Gasbarro, a practising lawyer for many years, was a member of the Rhode Bar Association until 1995, but his real enthusiasm was for wine.

Gasbarro’s, in Providence, Rhode Island, was founded in 1898 by his grandfather Antonio Gasbarro, an Italian immigrant.

Lom Gasbarro liked to say his store carried the largest selection of Italian wines in the United States. He reckoned he featured about 900 different Italian labels in his store and enjoyed searching out wines from lesser-known areas of Italy, such as the island of Ischia, off Naples, and Pantelleria of Sicily.
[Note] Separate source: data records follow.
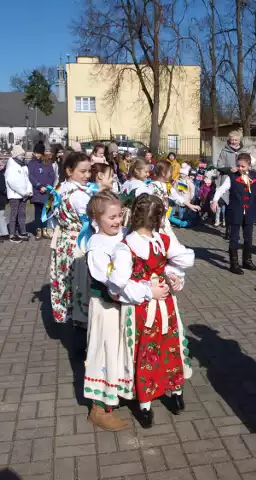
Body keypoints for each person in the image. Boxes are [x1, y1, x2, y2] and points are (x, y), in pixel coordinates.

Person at [108, 194, 195, 428]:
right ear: (158, 219)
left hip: (148, 307)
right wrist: (158, 285)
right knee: (167, 347)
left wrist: (172, 279)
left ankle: (148, 405)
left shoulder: (129, 246)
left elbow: (118, 283)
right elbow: (182, 261)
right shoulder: (160, 241)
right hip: (156, 306)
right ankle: (173, 395)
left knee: (150, 351)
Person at [84, 191, 139, 431]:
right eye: (112, 217)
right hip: (106, 308)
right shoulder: (96, 247)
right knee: (104, 352)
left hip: (124, 306)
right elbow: (110, 283)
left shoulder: (125, 235)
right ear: (97, 218)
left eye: (119, 216)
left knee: (121, 350)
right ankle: (98, 408)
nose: (117, 221)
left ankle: (119, 391)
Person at [211, 153, 256, 275]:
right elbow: (221, 189)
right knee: (234, 238)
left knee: (248, 238)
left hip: (249, 212)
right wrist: (215, 200)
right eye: (238, 166)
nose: (240, 168)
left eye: (243, 166)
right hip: (235, 212)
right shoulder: (231, 177)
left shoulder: (254, 176)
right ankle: (234, 264)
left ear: (248, 166)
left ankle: (247, 261)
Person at [50, 152, 94, 325]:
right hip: (79, 242)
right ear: (69, 171)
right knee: (81, 283)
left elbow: (53, 220)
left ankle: (70, 316)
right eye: (82, 171)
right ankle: (81, 323)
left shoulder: (60, 188)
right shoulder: (79, 195)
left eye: (89, 171)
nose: (87, 175)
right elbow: (91, 220)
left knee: (67, 280)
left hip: (64, 241)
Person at [214, 131, 246, 237]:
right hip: (227, 178)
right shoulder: (224, 151)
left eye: (236, 140)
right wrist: (229, 169)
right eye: (232, 139)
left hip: (239, 179)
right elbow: (219, 165)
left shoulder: (243, 151)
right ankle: (228, 229)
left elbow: (248, 163)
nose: (233, 141)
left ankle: (235, 229)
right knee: (228, 205)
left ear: (239, 140)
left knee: (237, 204)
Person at [28, 141, 56, 240]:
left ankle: (44, 229)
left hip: (46, 192)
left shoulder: (47, 163)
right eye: (36, 153)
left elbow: (51, 176)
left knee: (46, 211)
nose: (37, 155)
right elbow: (30, 176)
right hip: (37, 192)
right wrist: (39, 186)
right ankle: (38, 230)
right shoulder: (31, 163)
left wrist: (48, 187)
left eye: (39, 153)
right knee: (38, 212)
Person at [5, 145, 33, 243]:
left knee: (22, 214)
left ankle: (22, 231)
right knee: (14, 214)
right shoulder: (11, 166)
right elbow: (12, 182)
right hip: (15, 195)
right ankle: (12, 234)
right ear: (16, 155)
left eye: (23, 154)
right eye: (21, 154)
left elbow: (27, 179)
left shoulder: (23, 165)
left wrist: (29, 190)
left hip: (24, 194)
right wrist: (23, 192)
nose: (23, 156)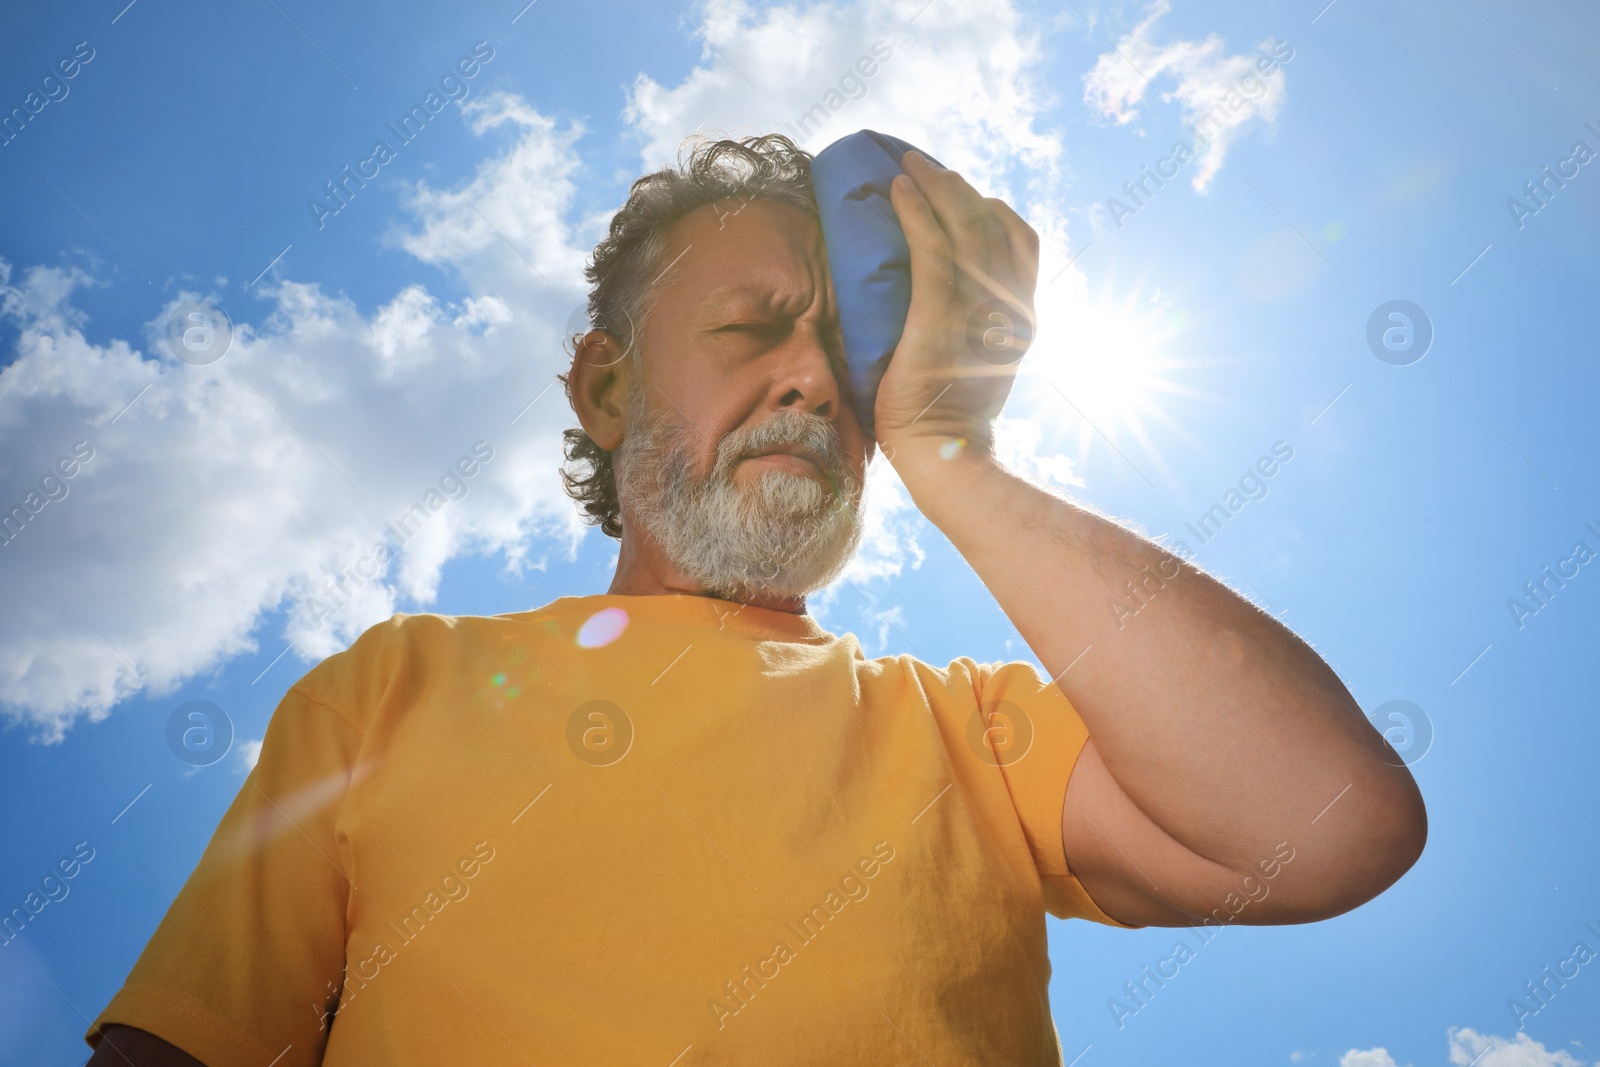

He was recognized in 1999 by Wine Spectator magazine as one of the top 10 wine retailers in the country.

Gasbarro knew his customers. He paid particular attention to old favourites like the 100-year-old woman who drank a light-red wine that came in a bottle with a screw cap. She would only order her wine from him, he said, and he once joked that when he died she would only speak to his son.

A jovial man with a good sense of humour, he considered wine magazines over-rated in many ways. ‘I’ve come to the conclusion that these wine gurus who write for influential wine magazines think of themselves as gods. They’ve become far too influential,’ he once said.

He leaves his wife Sandra Migliaccio and three sons, Lombard, Thomas and Mark.